## EXERCISES TO COMPLETE
- A) In the re-labeling thread, in what quantities can luckylabels size tapes be bought?
- B) Rewrite everything in the re-labeling thread from "For the others, I" down to "(Dec 21, 2005)", putting "polyester" wherever "synthetic" appears.

## START TEXT TO READ

# Re-labeling options



## meebs (Dec 20, 2005)

howzit,

i'm a newcomer to the boards. i'm putting out a small line of tees and it is my first real dig at the fashion industry. i'm dealing with labels at the moment so i thought i might share the options i am considering. I understand that I need to include branding, content/care instructions and sizing adn there are a number of ways these can be dealt with..

My first run of shirts will be fairly small (approx. 120-150 in total) and i will be using luckylabels.com as recommended by a couple of people on these boards.

Given the small size of the run and the 1200 minimum that lucky label imposes, options A1 and B1 are pretty much ruled out at this stage as i would required to get 1200 size small, 1200 size med etc.

A2, A3, B2, B3 are all definetely options. They all use luckylabels size tapes which can be bought in quantities of 100. 

The difference being A2 and A3 don't require unstitching of the original label. Rather, the original label can be cut off (razor blade stylee) and the new label can mask the cut.

Labels B2 and B3 require unstitching but less sewing, the result would arguably look cleaner and more professional.

Labels B1, B2 have the advantage in that the content/care instructions can be on the back whereas the others need an additional content/care label. they would however be more expensive given that they are double sided.

For the others, I would use the cheap content/care synthetic labels (you get em in rolls of 1000) and would sew them on the inside side seams of the shirt...this of course requires another stitch! putting the cheap synthetic label on the neck is not really an option as I will be producing shirts aimed at the higher end of the fashion spectrum and feel a cheap visible care label will devalue the product.

I'm just wondering what people think about the options i've outlined. Which ones work better? Which ones are more expensive? I realise there are plenty of other options...if any one has any others they recommend then i'm all ears. I would like to stick to labels rather than a tagless shirt with screenprinted 'labels'.


MEEBS


----------



## Kathaus23 (Dec 21, 2005)

Meebs, Great message. thanks for all your info. Tags are currently the issue i'm dealing with as well. I'm attempting national retail distribution (in a very small, specific industry) and i'm a little afraid of getting overwhelmed with restitching so many labels for initial inventory levels. 
But in answer to your question, with as little actual experience as i yet have, i think you have to go for the more expensive, double sided B2 option. 

The paper tags are so irritating they really do devalue your product's clout, regardless of where they're placed, and let's face it. there are a lot of people making t's, i personally think every detail counts. of course, if you can't stitch it in consistently and well each time, that's as big a problem. 

I'm curious if you just don't like the look of the screenprinted or transfer tags, or if you have a reason to want to avoid them?


----------



## meebs (Dec 20, 2005)

Kat,

I want to avoid the screenprinted tag for several reasons. Firstly, as i'm making a high fashion garment (as high fashion as a tshirt can be anyway), I don't want the original tag to be visible - even if i razor them off, a small bit remains. Screen printing the tags means I have to unstitch the original labels, stitch them back up, then pay for the costs associated with screen printing ie. burning another screen + cost incurred per shirt printed.

The cost of getting tags made is really quite minimal, if i'm going to unstitching the orginal tag, i might as well put my own in its place when i stitch it back up.

## END TEXT TO READ
## START DATA EXTRACT

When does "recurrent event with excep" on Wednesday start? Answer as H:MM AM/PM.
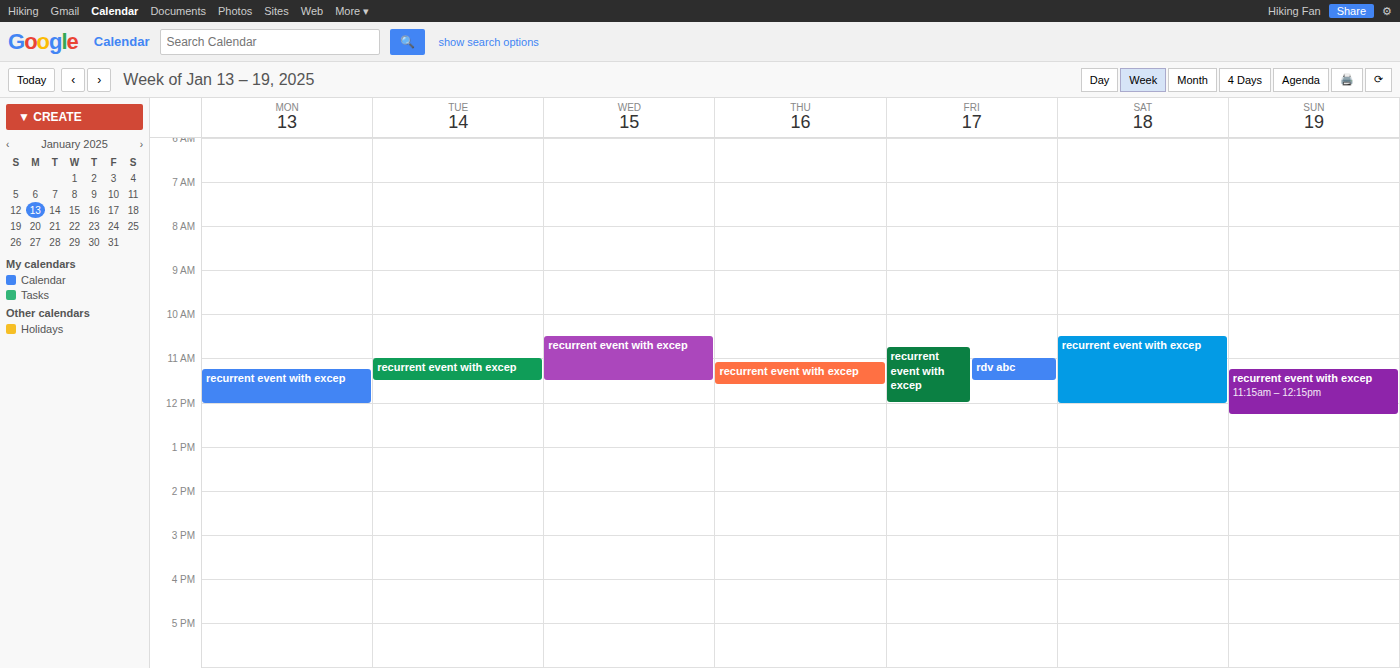
10:30 AM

## END DATA EXTRACT

## LIST OF SOLUTIONS
- A) In quantities of 100.

- B)
For the others, I would use the cheap content/care polyester labels (you get em in rolls of 1000) and would sew them on the inside side seams of the shirt...this of course requires another stitch! putting the cheap polyester label on the neck is not really an option as I will be producing shirts aimed at the higher end of the fashion spectrum and feel a cheap visible care label will devalue the product.

I'm just wondering what people think about the options i've outlined. Which ones work better? Which ones are more expensive? I realise there are plenty of other options...if any one has any others they recommend then i'm all ears. I would like to stick to labels rather than a tagless shirt with screenprinted 'labels'.


MEEBS


----------



## Kathaus23 (Dec 21, 2005)